Славочка, Слава, Слава! Ты заметил, какой у бездарных апломб? Однажды в молодости я убила в себе червя тщеславия, – я подумала: раз я не обладаю гением Чаплина, гением Шаляпина, – значит я обычная актриса. И на этом успокоилась. И сейчас в старости веду себя пристойно, без претензий – ролей не выпрашиваю, годами их не получаю. Тяжело мне, как корове, которую забыли подоить. Твоя Р.Ф. 74-й, 75-й, до конца дней.
Сняли на телевидении. Я в ужасе: хлопочу мордой. Надо теперь учиться заново, как не надо.
Увидала на балконе воробья, – клевал печенье. Стало нравиться жить на свете. Глупо это.
Перечитываю Толстого, – чтоб умнеть – перечитываю Толстого, – это осмысляет мою жизнь теперь. Так он мне дорог, так понятен.
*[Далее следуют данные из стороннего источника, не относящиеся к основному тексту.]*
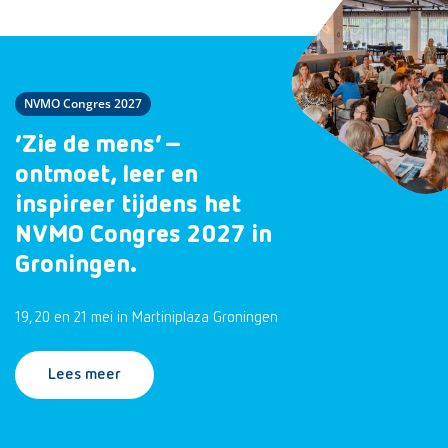
NVMO Congres 2027
‘Zie de mens’ –
ontmoet, leer en
inspireer tijdens het
NVMO Congres 2027 in
Groningen.
19, 20 en 21 mei in Martiniplaza Groningen
Lees meer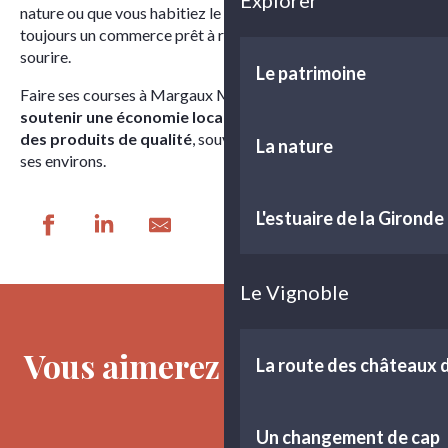
Explorer
nature ou que vous habitiez le territoire, vous trouverez
toujours un commerce prêt à répondre à vos besoins, avec le
sourire.
Le patrimoine
Faire ses courses à Margaux Médoc Tourisme, c’est aussi
soutenir une économie locale dynamique et découvrir
des produits de qualité
, souvent issus du territoire ou de
La nature
ses environs.
L'estuaire de la Gironde
Le Vignoble
L'épicerie de Ludon
La Boulange
La Cave d'Ulysse
Vous aimerez aussi
La Cuisine de Jimmy
La route des châteaux
La Ferme de Dudu
La Mie de Vauban
La Médocaine Ludon
Un changement de cap
La Winery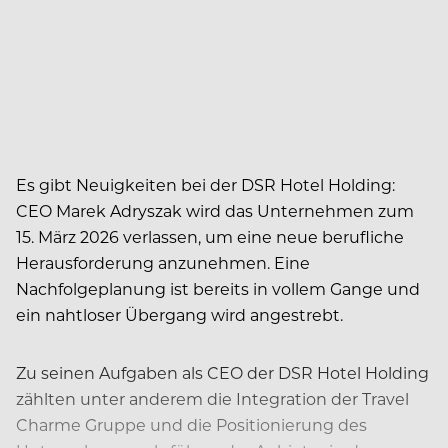
Es gibt Neuigkeiten bei der DSR Hotel Holding:
CEO Marek Adryszak wird das Unternehmen zum
15. März 2026 verlassen, um eine neue berufliche
Herausforderung anzunehmen. Eine
Nachfolgeplanung ist bereits in vollem Gange und
ein nahtloser Übergang wird angestrebt.
Zu seinen Aufgaben als CEO der DSR Hotel Holding
zählten unter anderem die Integration der Travel
Charme Gruppe und die Positionierung des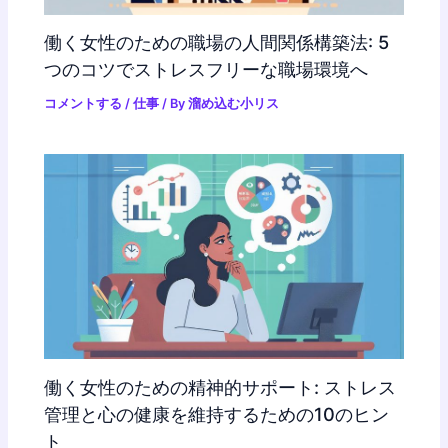
働く女性のための職場の人間関係構築法: 5
つのコツでストレスフリーな職場環境へ
コメントする
/
仕事
/ By
溜め込む小リス
働く女性のための精神的サポート: ストレス
管理と心の健康を維持するための10のヒン
ト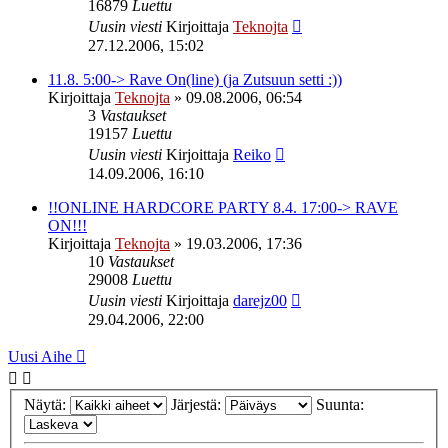
16879
Luettu
Uusin viesti
Kirjoittaja
Teknojta
27.12.2006, 15:02
11.8. 5:00-> Rave On(line) (ja Zutsuun setti :))
Kirjoittaja
Teknojta
»
09.08.2006, 06:54
3
Vastaukset
19157
Luettu
Uusin viesti
Kirjoittaja
Reiko
14.09.2006, 16:10
!!ONLINE HARDCORE PARTY 8.4. 17:00-> RAVE
ON!!!
Kirjoittaja
Teknojta
»
19.03.2006, 17:36
10
Vastaukset
29008
Luettu
Uusin viesti
Kirjoittaja
darejz00
29.04.2006, 22:00
Uusi Aihe
Näytä:
Järjestä:
Suunta: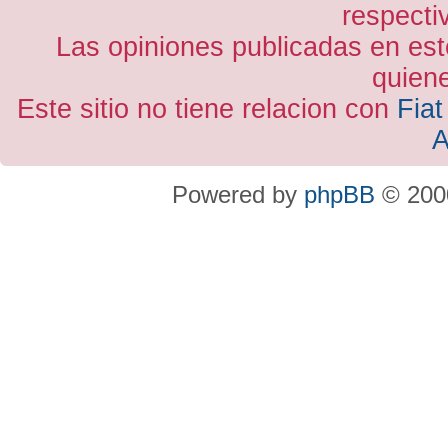
respecti
Las opiniones publicadas en est
quiene
Este sitio no tiene relacion con
Fiat
A
Powered by
phpBB
© 2000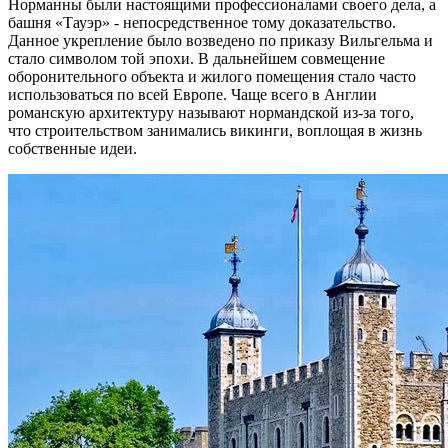
Норманны были настоящими профессионалами своего дела, а
башня «Тауэр» - непосредственное тому доказательство.
Данное укрепление было возведено по приказу Вильгельма и
стало символом той эпохи. В дальнейшем совмещение
оборонительного объекта и жилого помещения стало часто
использоваться по всей Европе. Чаще всего в Англии
романскую архитектуру называют нормандской из-за того,
что строительством занимались викинги, воплощая в жизнь
собственные идеи.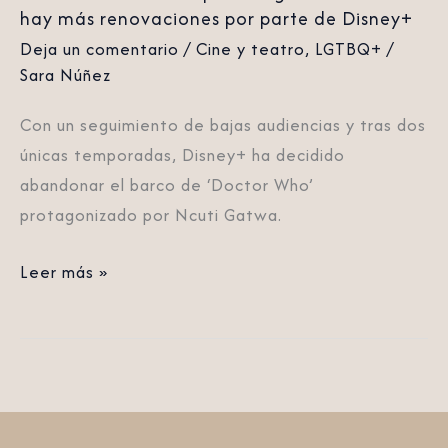
no
hay más renovaciones por parte de Disney+
hay
Deja un comentario
/
Cine y teatro
,
LGTBQ+
/
más
Sara Núñez
renovaciones
Con un seguimiento de bajas audiencias y tras dos
por
únicas temporadas, Disney+ ha decidido
parte
abandonar el barco de ‘Doctor Who’
de
protagonizado por Ncuti Gatwa.
Disney+
Leer más »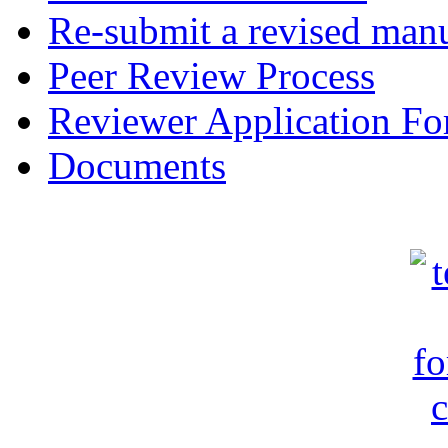
Re-submit a revised manu
Peer Review Process
Reviewer Application F
Documents
c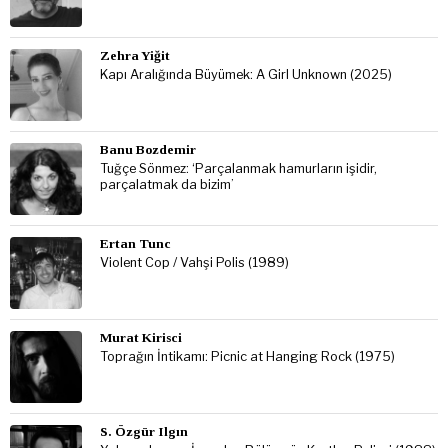
Zehra Yiğit
Kapı Aralığında Büyümek: A Girl Unknown (2025)
Banu Bozdemir
Tuğçe Sönmez: ‘Parçalanmak hamurların işidir,
parçalatmak da bizim’
Ertan Tunc
Violent Cop / Vahşi Polis (1989)
Murat Kirisci
Toprağın İntikamı: Picnic at Hanging Rock (1975)
S. Özgür Ilgın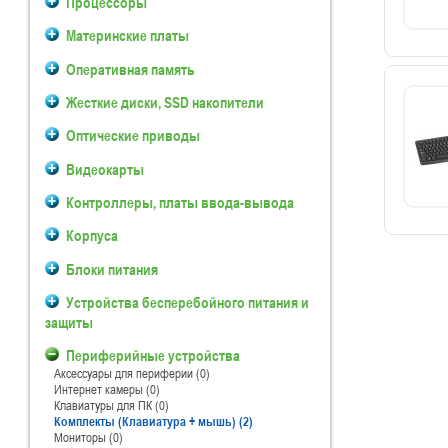
Процессоры
Материнские платы
Оперативная память
Жесткие диски, SSD накопители
Оптические приводы
Видеокарты
Контроллеры, платы ввода-вывода
Корпуса
Блоки питания
Устройства бесперебойного питания и
защиты
Периферийные устройства
Аксессуары для периферии (0)
Интернет камеры (0)
Клавиатуры для ПК (0)
Комплекты (Клавиатура + мышь) (2)
Мониторы (0)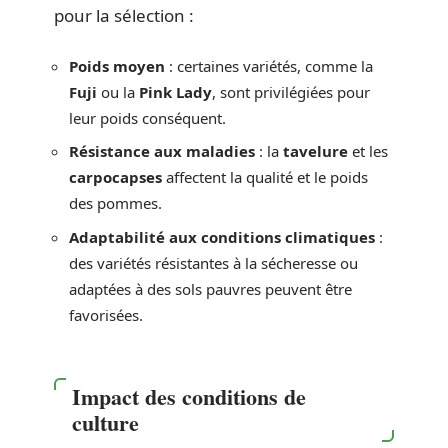
pour la sélection :
Poids moyen
: certaines variétés, comme la
Fuji
ou la
Pink Lady
, sont privilégiées pour
leur poids conséquent.
Résistance aux maladies
: la
tavelure
et les
carpocapses
affectent la qualité et le poids
des pommes.
Adaptabilité aux conditions climatiques
:
des variétés résistantes à la sécheresse ou
adaptées à des sols pauvres peuvent être
favorisées.
Impact des conditions de
culture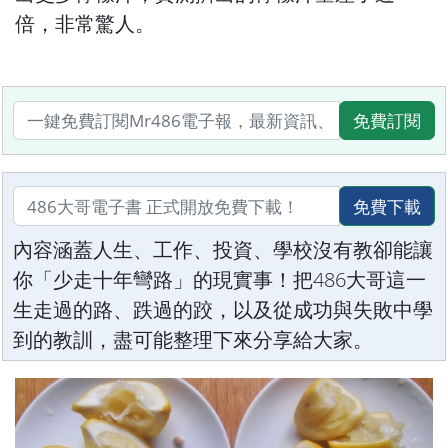
倍，非常驚人。
免費訂閱
免費下載
內容涵蓋人生、工作、投資、學校沒有教卻能讓
你「少走十年彎路」的現實事！把486大哥這一
生走過的路、跌過的跤，以及從成功與失敗中學
到的教訓，盡可能整理下來分享給大家。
Так жалею его – моего Бога. И С. А. тоже жалко, жалко иначе, – но очень жалко.
Зимой, когда могилы их покрыты снегом, еще больнее, еще нетерпимей, все там. Сейчас ночь, ветер и такое одиночество, такое одиночество. Скорей бы и мне. Сегодня изорвала все, что писала три года, книгу о моей жизни, ни к чему это. И то, что сейчас записала, – тоже ни к чему.
Когда я слышу «приглашение» «приходите потрепаться» – мне хочется плакать.
Я вообще заметила, что талант всегда тянется к таланту, и только посредственность остается равнодушной, а иногда даже враждебна таланту.
Горький говорил, «талант – это вера в себя», а по-моему, талант – это неуверенность в себе и мучительное недовольство собой и своими недостатками, чего я никогда не встречала у посредственности.
Ленинград без Ахматовой для меня поблек, не могу себя заставить съездить на ее холмик взглянуть. Зачем?? У меня в ушах ее голос, смех. (…) В Ташкенте она звала меня часто с ней гулять. Мы бродили по рынку, по старому городу. Ей нравился Ташкент, а за мной бежали дети и хором кричали «Муля, не нервируй меня». Это очень надоедало, мешало мне слушать ее. К тому же я остро ненавидела роль, которая дала мне популярность. Я об этом сказала Анне Андреевне. – «Сжала руки под темной вуалью…» – это тоже мои «мули», – сказала она. (…) Ахматова чудо. Оценят ли ее потомки? Поймут ли? Узнают ли в ней гения? Нет, наверное.
Не пишу, так как очень люблю ее.
Мне везло на людей в долгой моей жизни, редкостно добрых, редкостно талантливых. Никого из них уже со мной нет. Сейчас моя жизнь – воспоминания об ушедших.
Из беседы с В. Ардаматским
«Она родилась в очень богатой семье, настолько богатой, что в 1917 году семья эмигрировала на собственном пароходе».
Ради Бога, не подумайте, что я тогда исповедовала революционные убеждения. Боже упаси. Просто я была из тех восторженных девиц, которые на вечерах с побледневшими лицами декламировали горьковского «Буревестника» и любили повторять слова нашего земляка. Чехова, что наступит время, когда придет иная жизнь, красивая, и люди в ней тоже будут красивыми. И тогда мы думали, что эта красивая жизнь наступит уже завтра… Господи, мать рыдает, я рыдаю, мучительно больно, страшно, но своего решения я изменить не могла, я и тогда была страшно самолюбива и упряма. (…) И вот моя самостоятельная жизнь началась.
(…) Боже, какое это было страшное и неповторимо красивое время. Красные приближались, по ночам в городе слышалась стрельба, а мы в полупустом театре играли какие-то нелепые водевили. И был свирепый голод… Моя подружка на сцене упала в голодный обморок. (…)
Однажды за кулисы к нам пришел грозный усатый комиссар. Он поблагодарил нас за работу для красноармейцев и вдруг спросил: не можем ли мы сыграть для них что-нибудь из классики? Через несколько дней мы сыграли чеховскую «Чайку». Нетрудно представить, что это был за спектакль по качеству исполнения, но я такого тихого зала до того не знала, а после окончания зал кричал «ура». (…) После к нам за кулисы снова пришел комиссар, он объявил: «Товарища артисты, наш комдив в знак благодарности вам и с призывом продолжать ваше святое дело приказал выдать вам красноармейский паек».